Nella loro lettera a Monti, come ricordato in conferenza stampa, le associazioni denunciano poi l’incompletezza del progetto redatto dalla Stretto di Messina spa (concessionaria interamente pubblica) e da Eurolink (General contractor), un documento costato 66 milioni di euro di fondi pubblici, ma che "non può essere ritenuto definitivo" viste le tante lacune e approssimazioni.

Quest’ultimo è un punto estremamente importante, perché decisivo in caso di battaglia sulle possibili penali.
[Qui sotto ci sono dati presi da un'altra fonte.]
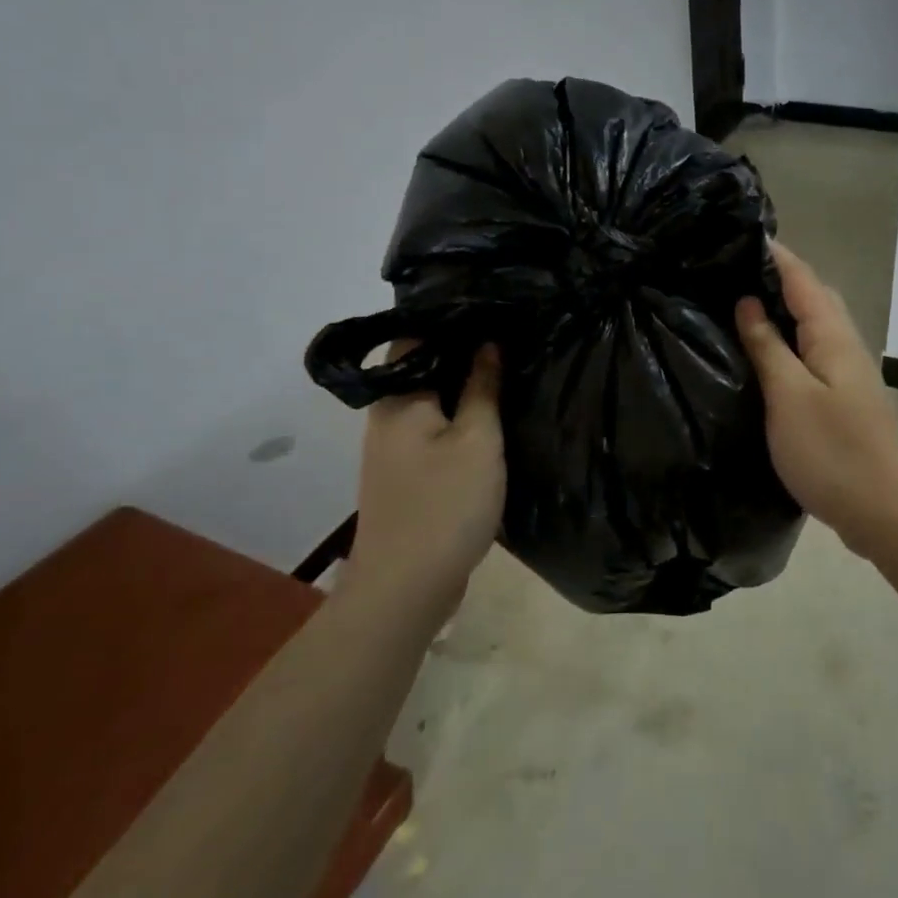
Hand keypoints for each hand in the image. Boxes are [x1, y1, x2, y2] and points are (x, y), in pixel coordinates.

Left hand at [351, 344, 505, 613]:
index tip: (492, 309)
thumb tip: (487, 343)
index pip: (415, 337)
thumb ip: (483, 388)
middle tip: (509, 334)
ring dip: (463, 386)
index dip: (451, 320)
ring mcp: (394, 448)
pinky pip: (434, 428)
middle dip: (462, 351)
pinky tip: (490, 415)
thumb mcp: (478, 440)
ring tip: (506, 366)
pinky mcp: (408, 474)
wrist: (406, 588)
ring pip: (431, 400)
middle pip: (422, 368)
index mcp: (398, 400)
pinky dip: (459, 416)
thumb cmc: (445, 505)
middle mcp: (387, 417)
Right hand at [736, 243, 897, 552]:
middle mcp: (844, 344)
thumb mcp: (789, 395)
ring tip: (738, 305)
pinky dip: (787, 340)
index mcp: (832, 335)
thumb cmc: (833, 451)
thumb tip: (748, 301)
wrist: (885, 510)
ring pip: (813, 324)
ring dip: (782, 308)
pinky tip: (764, 354)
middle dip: (776, 276)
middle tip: (729, 270)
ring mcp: (846, 371)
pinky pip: (812, 351)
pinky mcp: (843, 397)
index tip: (736, 235)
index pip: (801, 277)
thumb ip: (768, 346)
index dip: (773, 254)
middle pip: (812, 295)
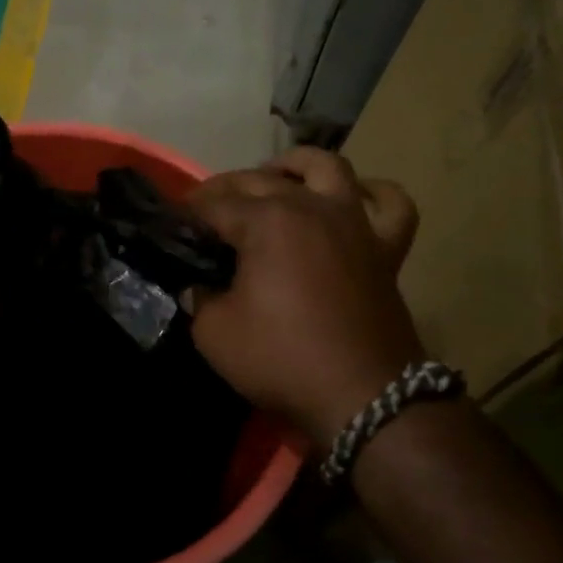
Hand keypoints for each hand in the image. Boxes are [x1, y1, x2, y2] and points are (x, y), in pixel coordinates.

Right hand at [187, 148, 422, 446]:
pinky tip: (352, 200)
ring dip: (294, 166)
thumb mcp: (214, 333)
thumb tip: (201, 284)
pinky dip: (371, 194)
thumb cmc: (282, 359)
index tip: (172, 224)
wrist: (364, 396)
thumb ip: (201, 297)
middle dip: (225, 189)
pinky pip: (389, 205)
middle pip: (259, 179)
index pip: (215, 204)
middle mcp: (311, 207)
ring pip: (326, 167)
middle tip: (205, 212)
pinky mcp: (385, 247)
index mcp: (267, 222)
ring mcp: (354, 223)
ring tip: (274, 178)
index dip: (188, 212)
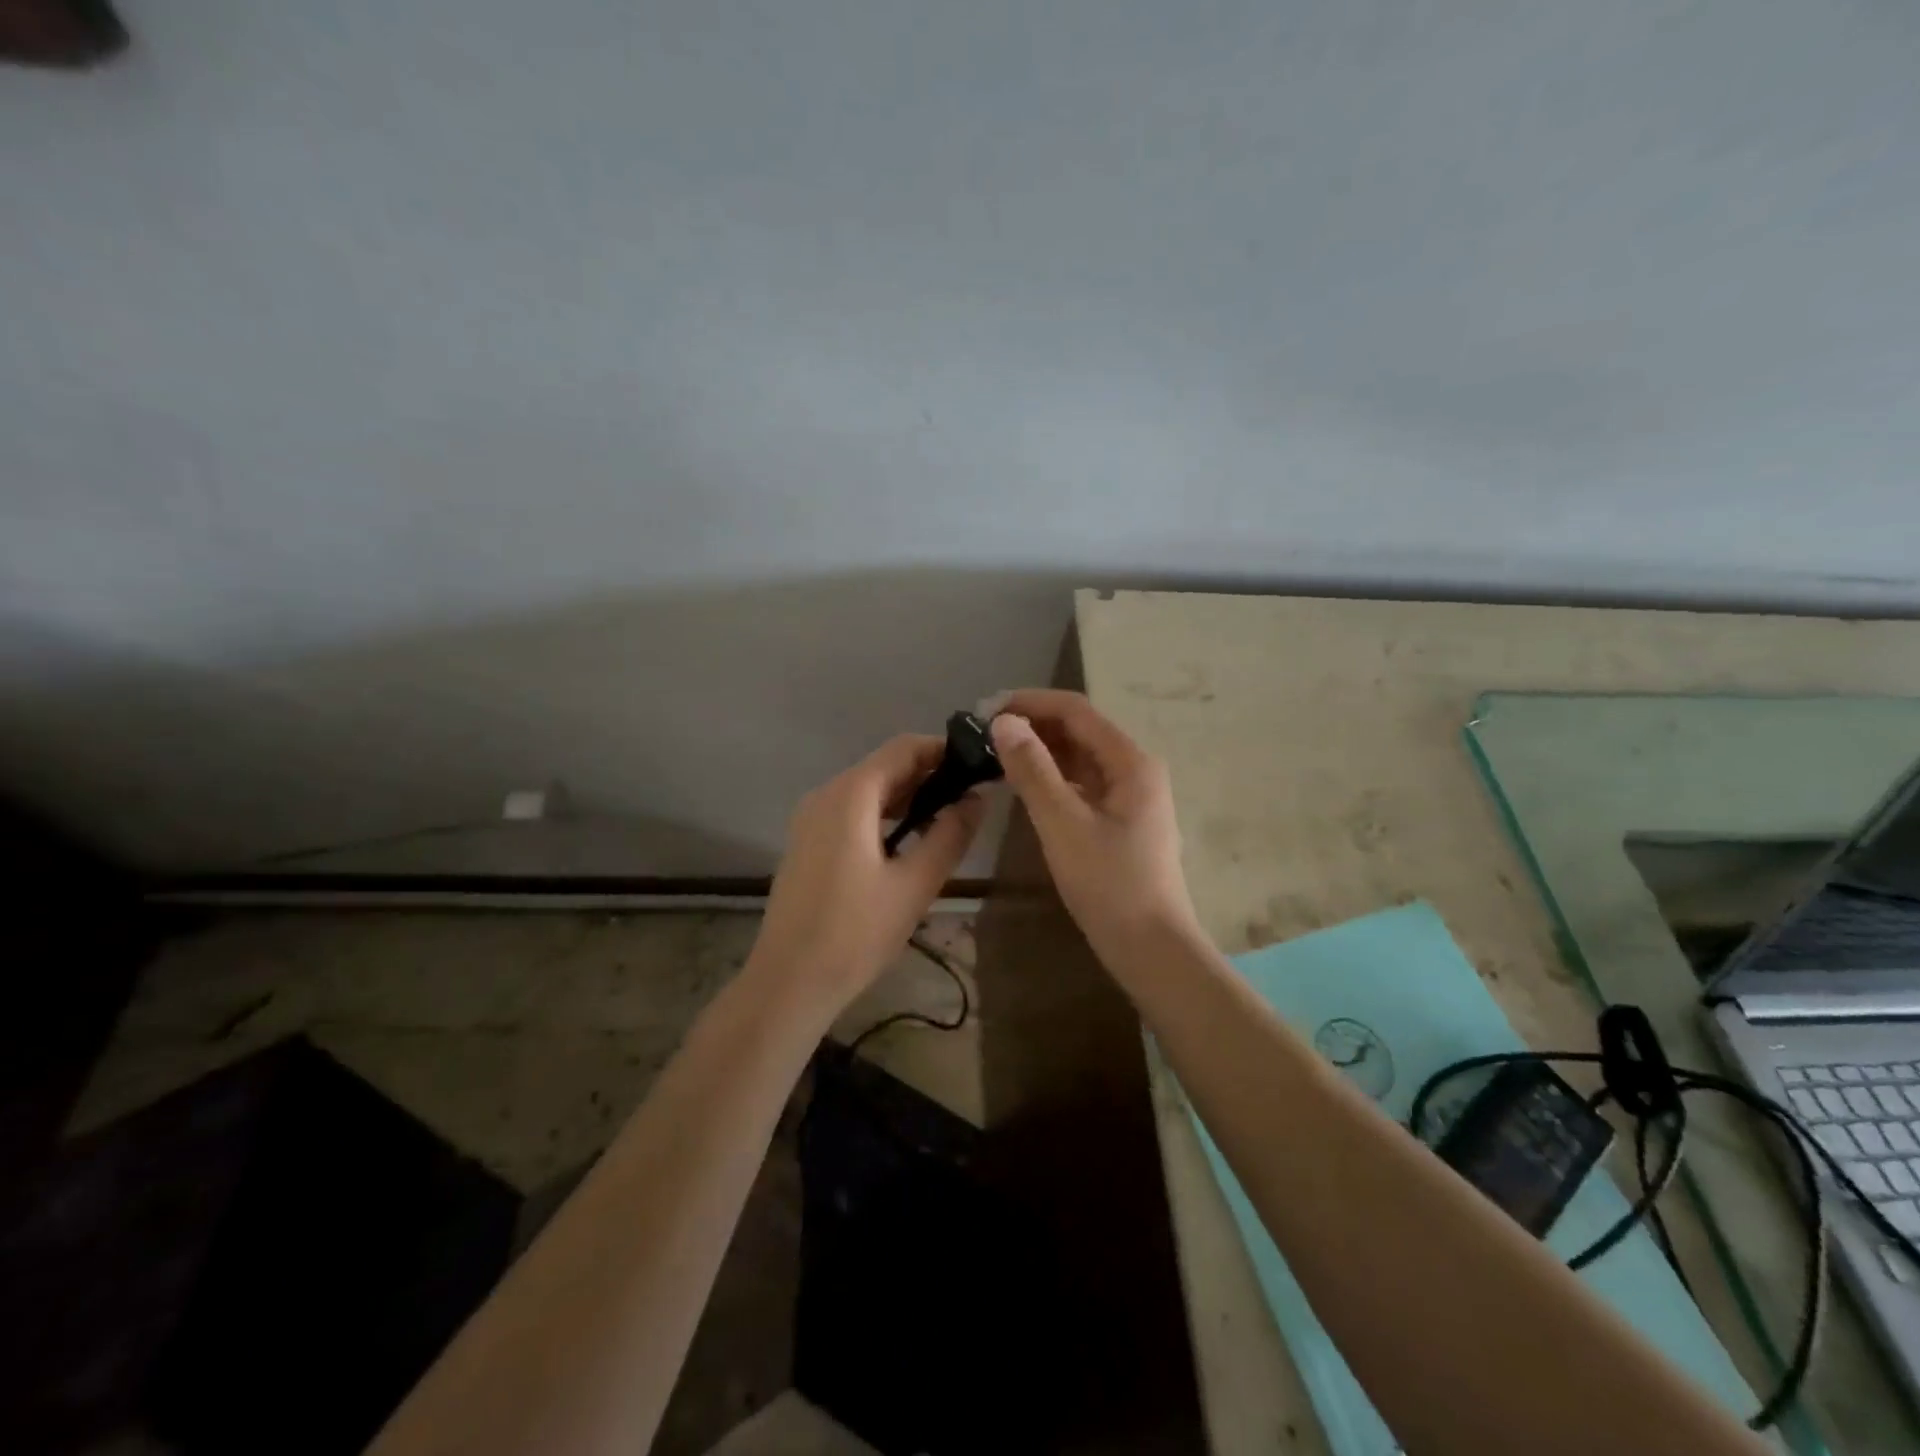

Secondo gli ambientalisti, imponendo ora uno stop all’opera, lo Stato non sarebbe tenuto a nessun esborso non solo perché il progetto non è definitivo, ma anche perché la clausola che fissa la presentazione del progetto come ultimo atto entro il quale è possibile tirarsi indietro rappresenta "un alterazione ex post di requisito di gara".

Ma è fondamentale, ha concluso Stefano Lenzi del Wwf, che "il governo eviti il punto di ‘non ritorno’ dell’avvio dei cantieri e rigetti il progetto definitivo" evitando di dover pagare 56 milioni per il progetto esecutivo e 425 milioni per "l’avvio anche di un solo cantiere". Per dare ulteriore forza a questa battaglia le associazioni ambientaliste hanno quindi presentato anche una diffida alla Commissione di valutazione di impatto ambientale e avviato una petizione popolare per chiedere lo scioglimento della Stretto di Messina spa, l’unico atto che permetterebbe di scrivere definitivamente la parola fine all’intera vicenda.